The reform-minded Federal Anti-Monopoly Service says that the “state is no longer simply setting the rules of engagement, but attempting to regulate the whole economic system of the country; new trends are evident at both federal and regional levels, where authorities are interfering in local business relations and engaging in regional protectionism.” FAS said that before the 1998 financial crisis, the state’s share of GDP was about 25 percent, but rose to between 60 and 70 percent in 2017-18. Other estimates are lower, with the IMF saying it is about 33 percent if looked at through consolidated government budgets, but 50 to 70 percent if it includes quasi-state companies or private companies too close to the authorities to take independent decisions.
On the financial sector side, reform has been better, with the Russian Central Bank reducing the number of Russian banks from more than 4,500 at its peak to less than 500. Many of the eliminated have been entities set up to benefit owners at the expense of depositors. Corruption seeps into almost all areas of Russian life, is resentfully tolerated by most of the population and officially ignored if it helps achieve some official objectives. This does not necessarily mean that individual Russians must deal with it each day, but there are myriad possibilities: favorable health reports, admission to education institutions (including those run by the military), awarding of official contracts at inflated prices to friends and family members and so forth.
It is impossible to know what the real cost is to the economy. According to Investigative Committee of Russia chief Alexander Bastrykin: “There’s no end in sight, billions are stolen. It’s a very simple scheme: the money is first moved abroad, then the family leaves, and then the defendant follows.”
The World Bank’s Ease of Doing Business Index covers the regulatory environment for business. Russia was ranked 120 in 2011, and Putin set a target of getting into the top 20, and is now at 31 mainly because of much easier electricity connection procedures. The Ministry of Economic Development has a program of “transformation of the business climate” with detailed KPIs linked to the Ease of Doing Business Index sub-categories. This road map of KPIs includes such detail as “clarifying compliance with fire regulations in the construction and installation of doorframes.”

---------------

**Exercises to complete**
**a.** Retype the passage on Russia's economy starting at "On the financial" and ending at "and so forth.".
**b.** Write what comes next in the passage on Russia's economy, picking up after its final sentence.
The entries after this are not needed for anything here.

Stored items

---------------

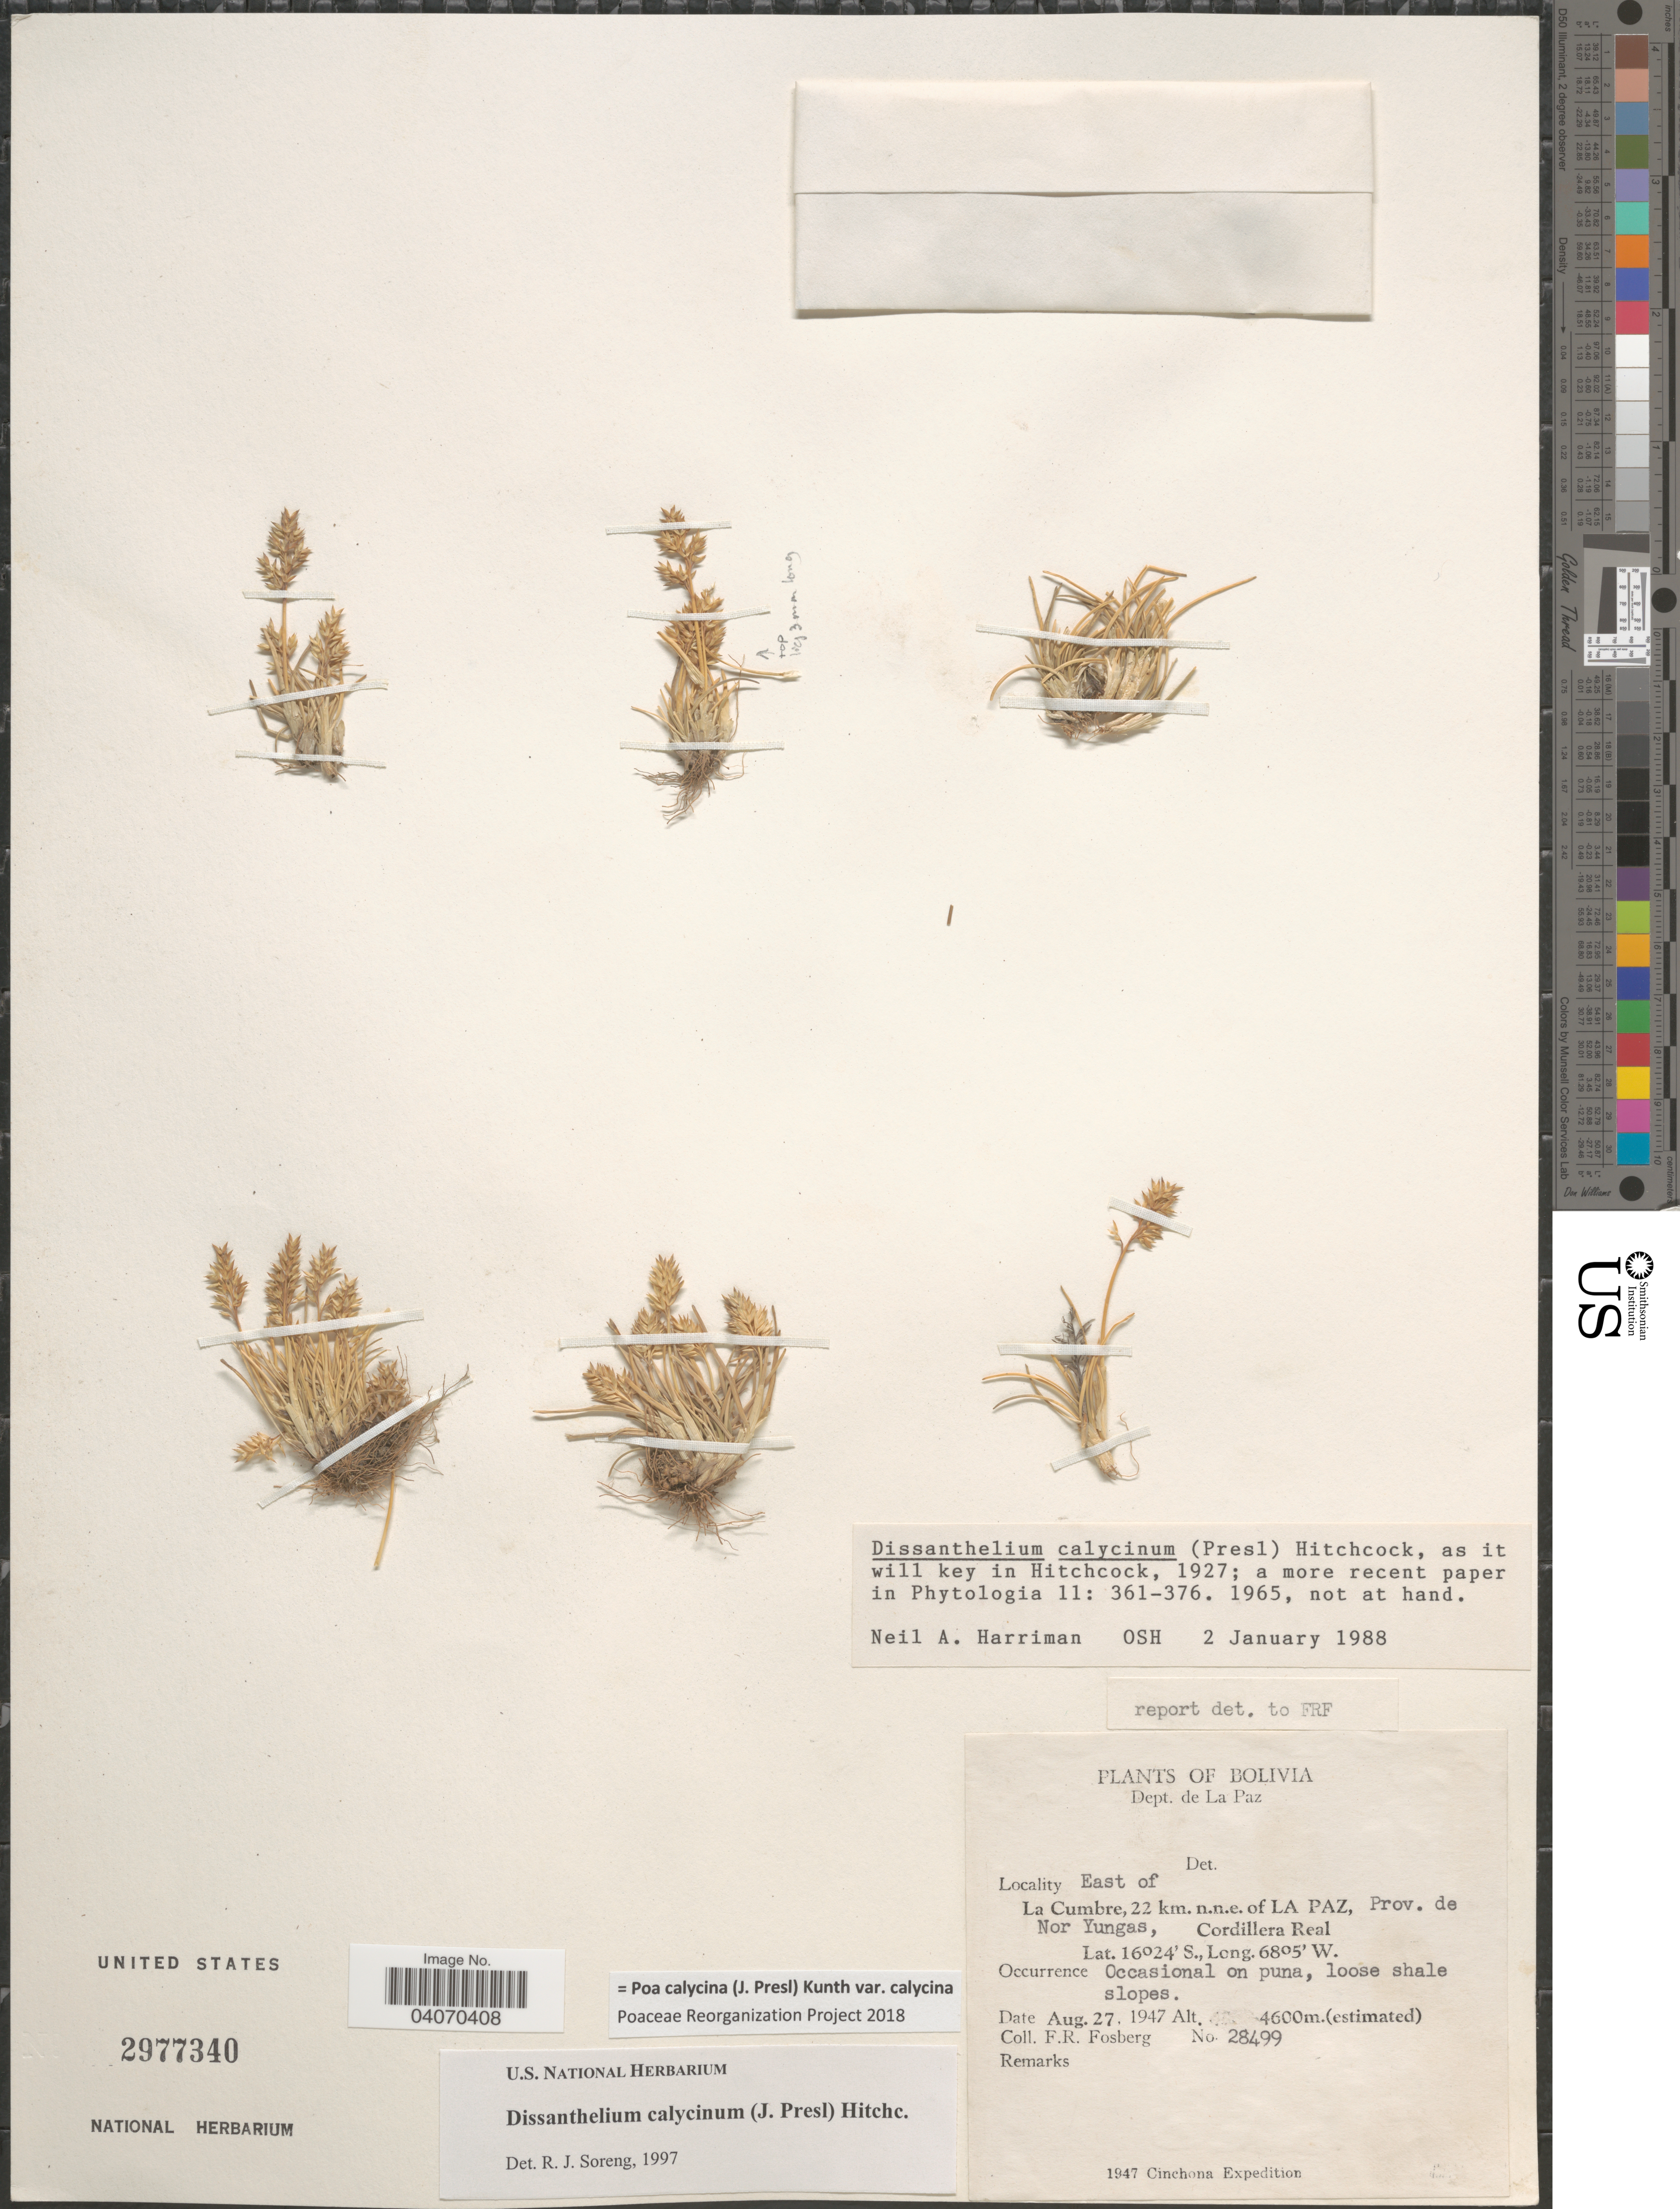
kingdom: Plantae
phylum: Tracheophyta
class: Liliopsida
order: Poales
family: Poaceae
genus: Poa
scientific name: Poa calycina var. calycina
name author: (J. Presl) Kunth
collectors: F. R. Fosberg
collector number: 28499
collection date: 1947-08-27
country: Bolivia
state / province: La Paz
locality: Dept. de La Paz. East of La Cumbre, 22 km.n.n.e. of La Paz, Prov. de Nor Yungas, Cordillera Real. 1947 Cinchona Expedition.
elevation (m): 4600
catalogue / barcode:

---------------

**Expected results**
**a.**
On the financial sector side, reform has been better, with the Russian Central Bank reducing the number of Russian banks from more than 4,500 at its peak to less than 500. Many of the eliminated have been entities set up to benefit owners at the expense of depositors. Corruption seeps into almost all areas of Russian life, is resentfully tolerated by most of the population and officially ignored if it helps achieve some official objectives. This does not necessarily mean that individual Russians must deal with it each day, but there are myriad possibilities: favorable health reports, admission to education institutions (including those run by the military), awarding of official contracts at inflated prices to friends and family members and so forth.

**b.**
While China has used special economic zones as pilot or testing areas for wider economic reform, in Russia they have become both an alternative to wider economic reform and are aimed at particular regions or economic sectors. There are reportedly hundreds of them, with many existing only on paper. The most famous is Skolkovo, which claims to house more than 1,000 “start-ups” and claims such “international partners” as Boeing, IBM and Microsoft. Skolkovo claims that it is a financial success, but getting to the truth of such claims in Russia can be difficult and they should be taken with a grain of salt. Two offshore zones – “Special Administrative Areas” – established for the purpose of
tempting foreign-based Russian businesses back to home have yet to catch on, with few companies moving their legal home.
Foreign sanctions related to the events in the Ukraine, the poisoning of the Skripal family in Britain and alleged interference in US elections coincided with a justifiable feeling in Russia that it needed to put more effort into promoting nonresource production. However, rather than starting with the idea that extensive principle-based efforts were needed to boost productivity, Russia’s latest choice has been an import substitution policy that has added to often arbitrary regulations rather than reduced them.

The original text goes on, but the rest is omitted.